Let’s have a rapid-fire list of factors that influence our clarity in preaching.  I’ll start, you finish:

 

  1. Voice. If it isn’t loud enough and distinct enough, it isn’t clear enough.

 

  1. Vocab.  Don’t try to impress; try to communicate.  Jargon doesn’t help; good word choice does.

 

  1. Preaching Text.  If you stay in your text as much as possible, it should be easier to follow.

 

  1. Structure. A memorable outline remembers itself. There’s no need to be clever. Be clear.

 

  1. Main Idea. One controlling, dominant thought distilled from the passage is critical for clarity.

 

  1. Unity. Let every element of the message serve the main idea—nothing extraneous.

 

  1. Order. Take the most straightforward path through the message so others can follow.

 

  1. Transitions. Slow down through the turns or you’ll lose the passengers.

 

  1. Pace. Sometimes you really need to take the foot off the pedal to keep people with you.

 

  1. Visual Consistency.  Keep your gestures and scene “locations” consistent to reinforce well.

 

  1. Verbal Consistency.  Let key terms rain down through the message. Don’t be a thesaurus. 

 

  1. Restatement. Restate key sentences in different words.
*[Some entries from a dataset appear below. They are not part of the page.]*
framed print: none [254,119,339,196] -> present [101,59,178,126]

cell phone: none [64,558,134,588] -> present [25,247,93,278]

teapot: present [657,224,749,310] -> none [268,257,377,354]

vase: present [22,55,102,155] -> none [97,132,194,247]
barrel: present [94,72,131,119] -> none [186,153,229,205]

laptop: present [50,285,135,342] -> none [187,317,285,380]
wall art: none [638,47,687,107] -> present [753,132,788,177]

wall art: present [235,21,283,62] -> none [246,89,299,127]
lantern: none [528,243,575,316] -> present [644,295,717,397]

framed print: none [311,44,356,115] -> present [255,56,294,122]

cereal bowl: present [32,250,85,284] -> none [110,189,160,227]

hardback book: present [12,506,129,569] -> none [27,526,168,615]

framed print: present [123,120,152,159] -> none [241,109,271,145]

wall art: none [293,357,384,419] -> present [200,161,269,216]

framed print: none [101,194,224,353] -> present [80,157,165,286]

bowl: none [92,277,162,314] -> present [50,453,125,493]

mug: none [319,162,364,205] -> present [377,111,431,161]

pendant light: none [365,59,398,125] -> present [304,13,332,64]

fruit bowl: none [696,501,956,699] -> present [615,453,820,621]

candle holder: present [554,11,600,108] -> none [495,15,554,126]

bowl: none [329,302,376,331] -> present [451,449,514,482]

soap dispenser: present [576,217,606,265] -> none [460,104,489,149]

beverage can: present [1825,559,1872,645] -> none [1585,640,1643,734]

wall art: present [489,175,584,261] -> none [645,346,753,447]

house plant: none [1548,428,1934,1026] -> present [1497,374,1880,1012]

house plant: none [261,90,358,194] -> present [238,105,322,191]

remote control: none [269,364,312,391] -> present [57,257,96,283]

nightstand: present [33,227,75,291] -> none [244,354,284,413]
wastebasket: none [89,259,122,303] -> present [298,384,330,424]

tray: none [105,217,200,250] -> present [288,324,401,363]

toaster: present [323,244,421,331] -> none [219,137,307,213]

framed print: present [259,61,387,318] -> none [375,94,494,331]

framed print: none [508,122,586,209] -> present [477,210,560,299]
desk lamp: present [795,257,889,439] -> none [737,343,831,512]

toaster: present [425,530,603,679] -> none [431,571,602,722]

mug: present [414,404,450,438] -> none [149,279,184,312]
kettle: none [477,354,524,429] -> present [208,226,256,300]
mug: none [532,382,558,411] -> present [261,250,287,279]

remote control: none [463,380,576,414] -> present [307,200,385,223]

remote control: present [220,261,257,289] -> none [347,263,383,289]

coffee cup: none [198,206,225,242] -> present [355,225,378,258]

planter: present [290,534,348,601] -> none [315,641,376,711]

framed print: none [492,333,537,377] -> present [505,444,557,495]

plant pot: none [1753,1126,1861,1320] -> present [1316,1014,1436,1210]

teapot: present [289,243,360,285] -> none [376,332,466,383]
It’s less patronizing, but helps clarity.

 

  1. Illustrative Relevance. Be sure illustrative materials have a clear connection to the message.

 

  1. Flashback and Preview.  Whenever appropriate, review and preview at transitions.

 

  1. Pray.  Pray for message clarity during preparation. God cares about this!

 

That’s a start. What would you add?

Peter Mead is involved in the leadership team of a church plant in the UK. He serves as director of Cor Deo—an innovative mentored ministry training program—and has a wider ministry preaching and training preachers. He also blogs often at BiblicalPreaching.net and recently authored Pleased to Dwell: A Biblical Introduction to the Incarnation (Christian Focus, 2014).